For the last couple of weeks I’ve been too busy weaving to write about weaving. The red stole and the purple stole are now completed. I’m taking a break from threading the heddles for the green stole. Here’s a picture of the red and purple stoles:
And a close-up of the diamond pattern in the purple stole:
Purple is for advent and lent – the days of penitence and preparation (which are two sides of the same coin).
To prepare for the weaving of these stoles, I used several resources. For my patterns, I used A Weaver’s Book of 8-Shaft Patterns. I put the designs I chose into Fiberworks PCW. This gave me working copies of the threading, tie-up and treadling, and figured the number of heddles needed for each shaft. I used my own Excel spreadsheet to figure the warp and weft yardage requirements for the 20-2 silk and 120/2 from Treenway. I consulted the notebook created in the SOAR workshop with Sarah Lamb to pick the colors I would create with Sabracron F dyes.
Before I undertook any of these technical aspects, however, I turned to everyone’s favorite new research tool for inspiration – the internet. There are lots of fiber artists making unique and beautiful liturgical stoles out there. Not only hand woven, but quilted, appliquéd, painted and embroidered. I found some that I’d like to share with you:
Heavenly Threads is owned by a fashion designer and pastor - now there’s a combination I can get behind!
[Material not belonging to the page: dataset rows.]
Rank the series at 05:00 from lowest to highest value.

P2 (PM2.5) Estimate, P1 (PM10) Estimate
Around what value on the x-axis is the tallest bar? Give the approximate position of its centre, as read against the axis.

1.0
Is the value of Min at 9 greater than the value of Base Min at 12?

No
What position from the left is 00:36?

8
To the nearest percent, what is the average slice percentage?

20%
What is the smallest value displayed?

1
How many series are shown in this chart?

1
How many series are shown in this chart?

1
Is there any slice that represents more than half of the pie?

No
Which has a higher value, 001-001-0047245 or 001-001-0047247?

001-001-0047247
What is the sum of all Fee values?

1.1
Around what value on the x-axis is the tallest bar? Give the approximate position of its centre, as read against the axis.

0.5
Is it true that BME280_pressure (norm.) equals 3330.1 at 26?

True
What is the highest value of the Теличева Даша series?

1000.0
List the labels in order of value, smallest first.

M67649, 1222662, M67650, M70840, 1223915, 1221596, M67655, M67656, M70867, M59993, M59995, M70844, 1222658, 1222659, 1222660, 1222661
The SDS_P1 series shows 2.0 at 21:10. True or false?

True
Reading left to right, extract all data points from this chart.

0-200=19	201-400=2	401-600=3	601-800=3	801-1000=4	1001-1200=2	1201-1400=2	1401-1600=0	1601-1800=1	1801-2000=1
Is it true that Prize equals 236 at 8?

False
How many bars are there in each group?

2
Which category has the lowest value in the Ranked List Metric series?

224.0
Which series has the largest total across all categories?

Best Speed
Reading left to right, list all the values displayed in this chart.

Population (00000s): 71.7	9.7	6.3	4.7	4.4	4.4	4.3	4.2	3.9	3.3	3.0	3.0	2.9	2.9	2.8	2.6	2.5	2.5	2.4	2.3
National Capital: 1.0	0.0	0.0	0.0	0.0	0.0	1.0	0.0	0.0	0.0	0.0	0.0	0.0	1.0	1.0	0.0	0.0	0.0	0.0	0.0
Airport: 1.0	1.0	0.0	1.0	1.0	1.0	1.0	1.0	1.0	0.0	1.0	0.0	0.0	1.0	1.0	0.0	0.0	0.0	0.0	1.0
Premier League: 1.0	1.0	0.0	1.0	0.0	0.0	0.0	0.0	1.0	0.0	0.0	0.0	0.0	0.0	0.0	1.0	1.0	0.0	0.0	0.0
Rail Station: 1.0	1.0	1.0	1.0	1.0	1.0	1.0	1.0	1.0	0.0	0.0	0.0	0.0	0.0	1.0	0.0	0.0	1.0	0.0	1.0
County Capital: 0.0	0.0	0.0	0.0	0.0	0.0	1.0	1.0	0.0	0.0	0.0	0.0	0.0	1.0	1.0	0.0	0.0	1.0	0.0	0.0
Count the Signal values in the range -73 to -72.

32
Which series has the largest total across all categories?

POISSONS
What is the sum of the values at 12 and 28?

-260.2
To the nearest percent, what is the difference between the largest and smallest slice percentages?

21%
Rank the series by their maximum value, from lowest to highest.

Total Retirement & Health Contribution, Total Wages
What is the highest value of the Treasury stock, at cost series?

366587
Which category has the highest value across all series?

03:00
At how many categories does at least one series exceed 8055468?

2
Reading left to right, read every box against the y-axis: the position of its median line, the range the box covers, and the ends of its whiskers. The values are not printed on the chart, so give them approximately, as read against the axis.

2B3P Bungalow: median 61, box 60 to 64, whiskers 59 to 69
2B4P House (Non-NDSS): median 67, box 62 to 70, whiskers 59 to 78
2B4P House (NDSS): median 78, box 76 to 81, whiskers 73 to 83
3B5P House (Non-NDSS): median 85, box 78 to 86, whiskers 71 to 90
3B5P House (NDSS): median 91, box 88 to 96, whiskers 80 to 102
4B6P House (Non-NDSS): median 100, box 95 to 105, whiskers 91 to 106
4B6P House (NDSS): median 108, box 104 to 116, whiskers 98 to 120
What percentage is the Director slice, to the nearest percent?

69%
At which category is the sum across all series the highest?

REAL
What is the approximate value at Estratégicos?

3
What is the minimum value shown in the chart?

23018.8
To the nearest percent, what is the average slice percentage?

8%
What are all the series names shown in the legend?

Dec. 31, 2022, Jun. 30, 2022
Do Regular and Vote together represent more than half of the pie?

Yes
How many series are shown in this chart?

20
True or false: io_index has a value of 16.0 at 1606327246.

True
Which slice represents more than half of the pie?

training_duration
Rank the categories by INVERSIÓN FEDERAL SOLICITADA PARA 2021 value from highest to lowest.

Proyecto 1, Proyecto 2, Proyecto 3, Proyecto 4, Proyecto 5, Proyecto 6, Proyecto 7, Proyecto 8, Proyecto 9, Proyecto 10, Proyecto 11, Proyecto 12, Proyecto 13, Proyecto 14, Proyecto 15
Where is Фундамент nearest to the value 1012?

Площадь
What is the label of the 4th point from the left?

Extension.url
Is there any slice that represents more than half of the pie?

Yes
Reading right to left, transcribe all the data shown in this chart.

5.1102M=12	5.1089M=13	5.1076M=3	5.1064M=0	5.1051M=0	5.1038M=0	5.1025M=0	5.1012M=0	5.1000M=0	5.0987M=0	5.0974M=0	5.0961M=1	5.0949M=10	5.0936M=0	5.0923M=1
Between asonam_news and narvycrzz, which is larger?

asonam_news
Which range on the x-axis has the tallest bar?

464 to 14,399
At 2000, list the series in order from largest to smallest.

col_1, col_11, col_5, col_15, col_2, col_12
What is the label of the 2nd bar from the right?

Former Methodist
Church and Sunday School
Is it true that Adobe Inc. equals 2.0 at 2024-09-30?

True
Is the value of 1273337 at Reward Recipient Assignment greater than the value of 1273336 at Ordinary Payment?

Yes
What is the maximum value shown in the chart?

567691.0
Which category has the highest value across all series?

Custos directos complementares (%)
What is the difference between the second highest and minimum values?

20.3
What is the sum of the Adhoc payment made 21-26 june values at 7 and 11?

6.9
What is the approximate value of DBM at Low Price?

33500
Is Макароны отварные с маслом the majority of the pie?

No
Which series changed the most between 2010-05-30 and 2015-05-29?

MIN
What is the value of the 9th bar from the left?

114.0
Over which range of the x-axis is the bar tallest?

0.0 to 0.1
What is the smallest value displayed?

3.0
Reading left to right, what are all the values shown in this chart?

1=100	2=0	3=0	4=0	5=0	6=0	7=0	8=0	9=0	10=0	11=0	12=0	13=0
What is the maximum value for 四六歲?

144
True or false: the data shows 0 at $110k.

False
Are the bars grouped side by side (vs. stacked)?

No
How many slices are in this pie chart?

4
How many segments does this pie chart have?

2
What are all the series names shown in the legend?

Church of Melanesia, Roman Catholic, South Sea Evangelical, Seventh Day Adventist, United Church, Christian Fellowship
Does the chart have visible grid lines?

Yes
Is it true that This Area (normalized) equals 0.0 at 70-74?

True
The In Stitches Center for Liturgical Art uses dye, quilting and appliqué in their contemporary stoles. They also conduct workshops.
Sandra Briney makes elegant handwoven stoles using the Theo Moorman inlay technique.
Prayerful Creations is the work of a hermit who lives in silence and solitude and supports herself by weaving. Wow – weaving without the distractions of dogs, cats, phones and garage bands! I wonder what that would be like?
Weaver Andrea Williamsof North Carolina uses a variety of weave structures in her colorful stoles.
And finally, The Shower of Stoles Project is a collection of liturgical stoles from GLBT clergy. Some are simple, some elaborate, but all represent the faith and service of these disciples.